About this task
Lines to restate from the data below: from the one containing "KMT, and the new republic. Suna was later" to the one containing "of today’s China, which", both included. Give them again exactly, and only them.

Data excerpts
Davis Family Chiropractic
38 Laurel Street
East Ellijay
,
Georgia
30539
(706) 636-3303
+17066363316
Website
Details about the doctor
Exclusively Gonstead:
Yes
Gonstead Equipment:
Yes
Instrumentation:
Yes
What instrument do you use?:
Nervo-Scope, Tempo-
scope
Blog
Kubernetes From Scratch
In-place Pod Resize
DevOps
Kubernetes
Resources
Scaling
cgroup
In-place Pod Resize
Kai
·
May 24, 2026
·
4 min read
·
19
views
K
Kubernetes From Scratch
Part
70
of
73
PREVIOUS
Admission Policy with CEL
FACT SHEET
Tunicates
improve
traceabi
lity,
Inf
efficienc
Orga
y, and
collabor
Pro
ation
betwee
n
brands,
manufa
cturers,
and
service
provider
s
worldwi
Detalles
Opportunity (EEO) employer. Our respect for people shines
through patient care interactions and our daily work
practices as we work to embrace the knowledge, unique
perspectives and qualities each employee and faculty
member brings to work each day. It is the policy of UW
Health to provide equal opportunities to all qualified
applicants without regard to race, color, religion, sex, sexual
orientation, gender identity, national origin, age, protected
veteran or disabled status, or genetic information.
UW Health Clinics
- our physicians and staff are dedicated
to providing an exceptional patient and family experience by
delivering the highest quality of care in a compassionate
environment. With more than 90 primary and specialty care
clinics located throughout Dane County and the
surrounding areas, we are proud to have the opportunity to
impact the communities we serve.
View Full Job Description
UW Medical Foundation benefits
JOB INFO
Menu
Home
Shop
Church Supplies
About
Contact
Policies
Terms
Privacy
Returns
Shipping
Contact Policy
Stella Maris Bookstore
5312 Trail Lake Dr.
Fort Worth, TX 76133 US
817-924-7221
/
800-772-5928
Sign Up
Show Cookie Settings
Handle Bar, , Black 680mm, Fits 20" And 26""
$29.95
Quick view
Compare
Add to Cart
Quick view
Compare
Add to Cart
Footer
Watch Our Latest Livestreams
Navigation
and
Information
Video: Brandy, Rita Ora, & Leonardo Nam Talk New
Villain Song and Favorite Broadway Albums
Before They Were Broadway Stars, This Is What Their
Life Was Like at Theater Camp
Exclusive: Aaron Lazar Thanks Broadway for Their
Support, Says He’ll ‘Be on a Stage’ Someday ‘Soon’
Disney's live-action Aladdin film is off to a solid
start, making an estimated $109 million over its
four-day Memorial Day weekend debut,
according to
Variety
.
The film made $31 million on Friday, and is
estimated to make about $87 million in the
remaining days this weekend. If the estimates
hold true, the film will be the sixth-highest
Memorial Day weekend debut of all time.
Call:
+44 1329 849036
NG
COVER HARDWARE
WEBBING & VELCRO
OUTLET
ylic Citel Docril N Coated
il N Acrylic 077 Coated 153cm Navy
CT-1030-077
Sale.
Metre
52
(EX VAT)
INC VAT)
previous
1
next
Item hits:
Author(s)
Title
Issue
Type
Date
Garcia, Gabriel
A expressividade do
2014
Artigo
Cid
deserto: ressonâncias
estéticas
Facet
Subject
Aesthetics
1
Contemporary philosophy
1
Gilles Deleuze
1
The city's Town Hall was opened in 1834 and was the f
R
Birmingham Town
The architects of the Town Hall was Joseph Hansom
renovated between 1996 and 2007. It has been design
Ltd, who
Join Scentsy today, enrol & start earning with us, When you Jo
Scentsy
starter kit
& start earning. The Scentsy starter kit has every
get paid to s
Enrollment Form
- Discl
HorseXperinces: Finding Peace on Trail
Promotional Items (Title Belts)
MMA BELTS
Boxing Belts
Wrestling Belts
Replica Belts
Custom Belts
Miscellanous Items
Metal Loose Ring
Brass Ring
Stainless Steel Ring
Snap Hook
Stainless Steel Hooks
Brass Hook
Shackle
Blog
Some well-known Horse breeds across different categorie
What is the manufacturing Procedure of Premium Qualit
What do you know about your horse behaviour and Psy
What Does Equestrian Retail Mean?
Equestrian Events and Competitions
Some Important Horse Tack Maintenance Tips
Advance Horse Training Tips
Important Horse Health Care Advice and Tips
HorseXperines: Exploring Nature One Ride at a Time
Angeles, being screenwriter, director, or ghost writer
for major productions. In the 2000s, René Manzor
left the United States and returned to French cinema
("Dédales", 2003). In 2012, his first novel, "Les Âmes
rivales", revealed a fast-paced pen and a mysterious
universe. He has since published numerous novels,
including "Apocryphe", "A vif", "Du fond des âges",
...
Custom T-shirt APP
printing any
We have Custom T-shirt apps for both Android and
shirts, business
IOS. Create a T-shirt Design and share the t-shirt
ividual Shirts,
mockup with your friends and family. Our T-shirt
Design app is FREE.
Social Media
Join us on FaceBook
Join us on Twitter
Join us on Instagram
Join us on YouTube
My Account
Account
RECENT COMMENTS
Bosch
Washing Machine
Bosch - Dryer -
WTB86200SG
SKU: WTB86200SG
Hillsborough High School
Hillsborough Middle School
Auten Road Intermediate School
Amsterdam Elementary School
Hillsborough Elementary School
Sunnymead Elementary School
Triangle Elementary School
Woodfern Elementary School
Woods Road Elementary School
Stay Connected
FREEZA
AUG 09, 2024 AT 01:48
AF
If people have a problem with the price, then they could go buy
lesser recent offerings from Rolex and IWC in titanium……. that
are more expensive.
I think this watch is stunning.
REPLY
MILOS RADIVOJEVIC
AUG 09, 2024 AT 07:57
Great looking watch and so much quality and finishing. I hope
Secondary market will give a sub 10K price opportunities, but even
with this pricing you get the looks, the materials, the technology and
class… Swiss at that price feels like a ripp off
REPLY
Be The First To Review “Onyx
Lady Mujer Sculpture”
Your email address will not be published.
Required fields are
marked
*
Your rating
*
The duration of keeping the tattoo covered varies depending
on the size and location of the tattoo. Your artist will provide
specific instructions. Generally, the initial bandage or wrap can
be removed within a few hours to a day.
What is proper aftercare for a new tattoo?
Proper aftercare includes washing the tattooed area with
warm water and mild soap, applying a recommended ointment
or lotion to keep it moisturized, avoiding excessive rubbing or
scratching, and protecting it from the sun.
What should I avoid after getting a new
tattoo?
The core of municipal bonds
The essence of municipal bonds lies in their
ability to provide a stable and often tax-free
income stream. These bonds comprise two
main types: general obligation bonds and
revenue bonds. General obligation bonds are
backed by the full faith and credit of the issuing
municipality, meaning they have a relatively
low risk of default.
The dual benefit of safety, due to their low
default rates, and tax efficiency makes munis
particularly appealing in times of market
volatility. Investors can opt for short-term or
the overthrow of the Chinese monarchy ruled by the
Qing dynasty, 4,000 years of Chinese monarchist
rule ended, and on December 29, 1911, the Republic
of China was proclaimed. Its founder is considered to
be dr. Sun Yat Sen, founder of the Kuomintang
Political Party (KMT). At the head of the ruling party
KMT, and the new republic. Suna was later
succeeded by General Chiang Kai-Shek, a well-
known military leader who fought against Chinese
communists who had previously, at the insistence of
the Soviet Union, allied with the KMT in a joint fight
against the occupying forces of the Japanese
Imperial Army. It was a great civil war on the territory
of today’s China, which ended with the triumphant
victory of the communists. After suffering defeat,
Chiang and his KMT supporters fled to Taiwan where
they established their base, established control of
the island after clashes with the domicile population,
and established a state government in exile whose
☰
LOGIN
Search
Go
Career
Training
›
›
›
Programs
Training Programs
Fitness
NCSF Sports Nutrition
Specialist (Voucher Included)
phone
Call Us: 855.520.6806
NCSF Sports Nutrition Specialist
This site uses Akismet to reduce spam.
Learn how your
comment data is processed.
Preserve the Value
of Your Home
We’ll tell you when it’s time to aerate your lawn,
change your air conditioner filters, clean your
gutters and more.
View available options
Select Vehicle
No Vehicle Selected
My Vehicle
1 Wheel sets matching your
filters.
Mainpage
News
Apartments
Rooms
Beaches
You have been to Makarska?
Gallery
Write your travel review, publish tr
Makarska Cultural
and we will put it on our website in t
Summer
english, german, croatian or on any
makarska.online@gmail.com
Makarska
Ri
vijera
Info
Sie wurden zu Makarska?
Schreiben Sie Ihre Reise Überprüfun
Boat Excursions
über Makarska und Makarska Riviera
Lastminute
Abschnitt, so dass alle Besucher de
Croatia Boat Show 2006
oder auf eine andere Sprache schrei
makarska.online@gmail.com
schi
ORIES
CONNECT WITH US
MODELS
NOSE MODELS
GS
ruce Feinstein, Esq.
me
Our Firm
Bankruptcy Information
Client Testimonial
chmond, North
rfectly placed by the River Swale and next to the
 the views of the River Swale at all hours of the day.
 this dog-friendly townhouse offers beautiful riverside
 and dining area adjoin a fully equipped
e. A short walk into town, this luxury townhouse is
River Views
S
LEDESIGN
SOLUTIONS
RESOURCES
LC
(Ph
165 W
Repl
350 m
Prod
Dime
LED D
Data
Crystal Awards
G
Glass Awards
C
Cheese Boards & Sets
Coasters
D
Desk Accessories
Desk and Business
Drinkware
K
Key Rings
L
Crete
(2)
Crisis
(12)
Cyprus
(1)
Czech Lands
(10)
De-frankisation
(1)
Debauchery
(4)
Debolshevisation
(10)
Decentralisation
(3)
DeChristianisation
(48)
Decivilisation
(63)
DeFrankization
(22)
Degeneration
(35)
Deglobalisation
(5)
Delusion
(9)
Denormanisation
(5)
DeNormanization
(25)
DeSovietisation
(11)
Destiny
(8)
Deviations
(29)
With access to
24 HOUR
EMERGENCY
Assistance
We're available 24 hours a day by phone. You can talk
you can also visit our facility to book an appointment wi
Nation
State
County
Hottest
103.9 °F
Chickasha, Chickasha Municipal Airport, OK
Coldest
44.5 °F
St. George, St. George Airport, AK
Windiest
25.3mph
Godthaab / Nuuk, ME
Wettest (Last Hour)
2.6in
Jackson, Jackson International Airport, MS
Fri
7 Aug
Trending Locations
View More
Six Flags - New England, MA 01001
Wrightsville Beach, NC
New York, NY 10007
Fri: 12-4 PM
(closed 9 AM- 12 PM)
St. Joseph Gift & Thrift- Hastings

Answer section
KMT, and the new republic. Suna was later
succeeded by General Chiang Kai-Shek, a well-
known military leader who fought against Chinese
communists who had previously, at the insistence of
the Soviet Union, allied with the KMT in a joint fight
against the occupying forces of the Japanese
Imperial Army. It was a great civil war on the territory
of today’s China, which ended with the triumphant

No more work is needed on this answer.